Synonyms for "Fine"
The question always begins with a soft knock on the door and a selection from a menu of opening phrases.
“Good morning.”
“Hey.”
“Do you have a second?”
Any number of faces could appear, half exposed by doors and the underwear line of a mask. Eyes emerge; then, the question comes.
“How are you doing?”
That was never an easy question, before working at home, before returning to the office, because it always required navigating the status of each relationship to deliver the varying degrees of detail in the answer. How much time does the person have? How close are we? How close do I want to be at this time, in this place with the time I have?
Still, prior to the pandemic, it was somehow easier to ignore those implications afterwards. Now, that question hangs in the air longer than an allergic sneeze maybe laced with COVID and stifled inside a floral decorated cloth.
“How are you doing?”
The question seems an affront, another broken social contract.
“How are you doing?”
The question is a metaphor. It is an indicator. Mostly, it is a phrase comprised with words uncertain of their next steps.
“How are you doing?”
“Fine.” The word can be an answer.
Levels. Layers.
“Fine?” The word can be a question so that someone else can sort out new benchmarks and standards that are constantly emerging.
This week feeling a little more alone, after another less than satisfactory encounter with the question, I Google, “synonyms for fine”. The answers are unexpected and expose another inconsistency in our current interactions and understanding of what it all means.
Fine apparently means,
It isn’t as if my closest matches don’t make the list. However, I’m taken aback by how far down words like “fair”, “passable” and “tolerable” are.
I Google “okay” instead.
This search is closer to finding the center of my reality, especially with the final phrase alluding to physical and mental state. A ready example from earlier in the week easily comes to mind. After a community program, my only available description was voiceless. I scrunch my face and hover my hand over my stomach. “I need to find a way to be okay with-”My hand circles the definition. “This,” I add.
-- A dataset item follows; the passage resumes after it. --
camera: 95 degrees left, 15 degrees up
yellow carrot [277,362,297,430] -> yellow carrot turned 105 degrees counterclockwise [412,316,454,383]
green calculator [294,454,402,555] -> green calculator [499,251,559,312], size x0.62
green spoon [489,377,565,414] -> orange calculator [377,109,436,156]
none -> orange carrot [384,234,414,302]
I’m not fine answering ‘fine’. I’m not fine with the synonyms for ‘fine’. I need a better word, for my supervisors and for my friends. Both have been the victims of ‘fine’. Yet, no matter how many victims arise, no one is really talking about the lack of definition of a mental health reality that defines so many.
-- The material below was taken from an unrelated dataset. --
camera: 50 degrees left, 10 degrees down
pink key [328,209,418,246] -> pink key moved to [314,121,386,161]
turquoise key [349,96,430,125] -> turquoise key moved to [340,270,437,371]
The answer arrives from a peripheral relationship in conversation with a colleague. “You’re languishing. Do you know the word?” she asks.
“Yes,” I nod. But apparently like ‘fine’, I never connected with it, nor it to me.
My Google search reveals,
If a picture is worth a thousand words, so too, is the screenshot of the synonym for ‘fine’ I had been searching for.
“Languishing,” I roll the word over my tongue. I allow the definition to vibrate against my skin. “Languishing.” I sense empowerment in the opportunity to be more precise when asked the guaranteed question on Monday.
I watch the Ted Talk https://www.ted.com/talks/adam_grant_how_to_stop_languishing_and_start_finding_flow
I am suddenly attending the party apparently everyone is at without knowing we were invited. I learn about ‘toxic positivity’ and the value of ‘flow’. According to Grant, the value of flow is that it requires active participation in the real world, which is probably why working on organizing closets is so meaningful right now. It hits all three of Adam Grant’s three ‘M’s. I message family and friends to share the discovery of my new synonym for ‘fine’.
Most importantly, I know when the door knock comes on Monday morning, I actually will be “fine” securing my mask across my face to answer. One word, a synonym for ‘fine’, changes my outlook, because my answer will remove a barrier that has been much more stifling, the act of answering without answering, and often, not telling the truth.
“I’m languishing.”
And all of you, who may be reading this, "how are you doing?"